Emerging Technologies: From Hindsight to Foresight.

Description

360 pages
Contains Bibliography, Index
$85.00
ISBN 978-0-7748-1548-2
DDC 303.48'3

Publisher

Year

2009

Contributor

Edited by Edna F. Einsiedel
Reviewed by Alan Belk

Alan Belk is a Ph.D. candidate in the Philosophy Department at the
University of Guelph.

Review

I teach ethics. The hardest question to deal with, when an ethical position has been analyzed and the right action determined, is “So what?” I shrug my shoulders: Nothing can compel you to do the right thing. Our use of new and emerging technology raises many ethical questions. Sometimes the law sanctions ethical acts; is our regulatory structure adequate for emerging technologies?

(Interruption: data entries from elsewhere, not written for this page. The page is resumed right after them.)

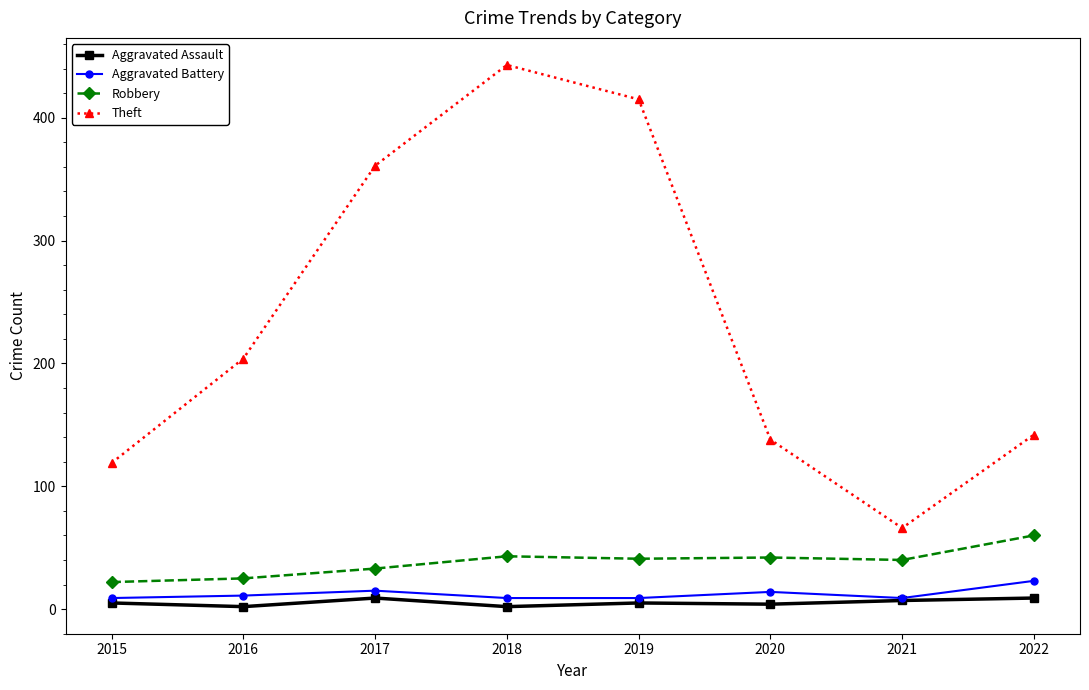

True or false: Robbery has a value of 41 at 2019.

True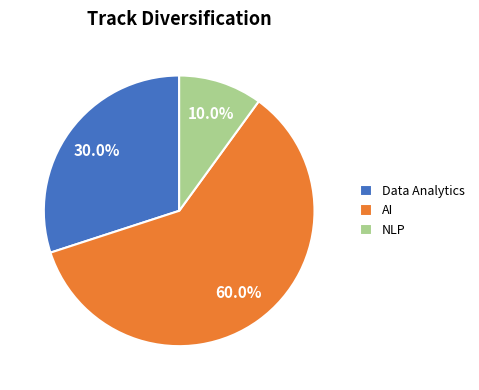

Which slice represents more than half of the pie?

AI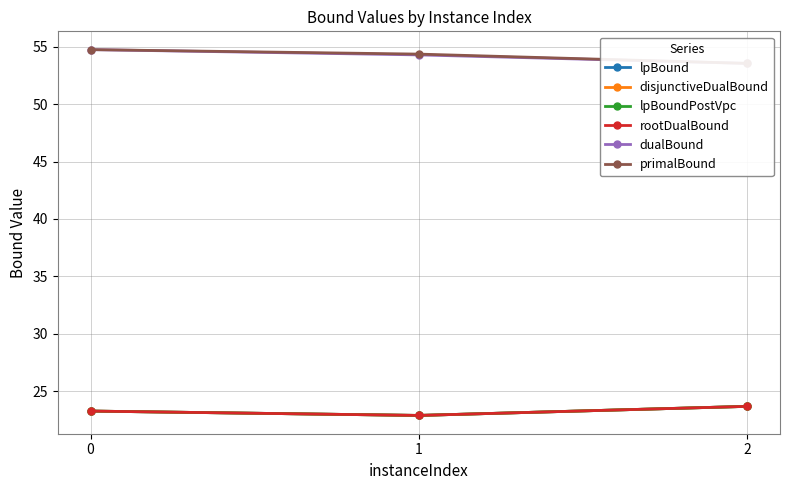

Count the number of categories in the chart.

3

Is it right to patent a life form such as Oncomouse? Should we breed blind chickens for meat and eggs because they have a less stressful existence? What should be the balance between individual profit and public benefit? Should we prohibit embryonic stem cell research because it uses embryos in a way that is at odds with ideas of basic human dignity? Here is the elephant in the room, and although there’s only one chapter about it, it is placed at the centre of the book. It’s a particularly difficult elephant to deal with in Canada because of our multicultural, pluralistic society: not everyone accepts the idea that an embryo is human, or the idea that humans possess inherent dignity. This isn’t an ethics text; it’s a collection of papers written by academics, but nevertheless readable, which explore our use of new technologies in a Canadian-focused global context. The author has unified the collection with her thoughtful introduction and conclusion, and if you want a quick introduction to the state of and the issues raised by bio- and nanotechnologies you would do well to read this book.